• **Aim of the task**:
Nothing but the lines from the one containing "middle pip: (663, 865)" through the end of the data below may appear in the response, each one exact.

• **Data**:
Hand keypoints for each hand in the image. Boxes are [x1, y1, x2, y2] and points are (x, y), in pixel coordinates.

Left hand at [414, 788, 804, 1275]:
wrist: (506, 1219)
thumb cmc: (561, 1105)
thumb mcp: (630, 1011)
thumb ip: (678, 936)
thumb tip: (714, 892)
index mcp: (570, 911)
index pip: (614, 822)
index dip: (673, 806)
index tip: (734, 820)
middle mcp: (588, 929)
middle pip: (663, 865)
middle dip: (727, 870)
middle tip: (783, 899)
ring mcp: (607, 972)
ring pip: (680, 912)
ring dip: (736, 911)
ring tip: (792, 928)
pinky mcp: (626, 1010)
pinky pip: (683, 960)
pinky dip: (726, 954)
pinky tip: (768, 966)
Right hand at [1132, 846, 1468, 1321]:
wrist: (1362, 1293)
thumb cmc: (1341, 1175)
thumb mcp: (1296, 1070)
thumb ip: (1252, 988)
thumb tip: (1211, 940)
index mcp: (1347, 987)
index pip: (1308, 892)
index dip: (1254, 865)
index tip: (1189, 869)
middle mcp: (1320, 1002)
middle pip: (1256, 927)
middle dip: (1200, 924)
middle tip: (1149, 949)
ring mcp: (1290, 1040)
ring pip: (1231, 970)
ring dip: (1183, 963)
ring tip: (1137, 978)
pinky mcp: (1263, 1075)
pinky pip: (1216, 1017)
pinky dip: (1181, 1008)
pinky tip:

• **Solution to the problem**:
middle pip: (663, 865)
middle dip: (727, 870)
middle tip: (783, 899)
ring mcp: (607, 972)
ring pip: (680, 912)
ring dip: (736, 911)
ring tip: (792, 928)
pinky mcp: (626, 1010)
pinky pip: (683, 960)
pinky dip: (726, 954)
pinky tip: (768, 966)
Right hand at [1132, 846, 1468, 1321]:
wrist: (1362, 1293)
thumb cmc: (1341, 1175)
thumb mcp: (1296, 1070)
thumb ip: (1252, 988)
thumb tip: (1211, 940)
index mcp: (1347, 987)
index pip: (1308, 892)
index dip: (1254, 865)
index tip: (1189, 869)
middle mcp: (1320, 1002)
middle pip: (1256, 927)
middle dip: (1200, 924)
middle tip: (1149, 949)
ring mcp: (1290, 1040)
ring pip: (1231, 970)
ring dip: (1183, 963)
ring tip: (1137, 978)
pinky mcp: (1263, 1075)
pinky pip: (1216, 1017)
pinky dip: (1181, 1008)
pinky tip:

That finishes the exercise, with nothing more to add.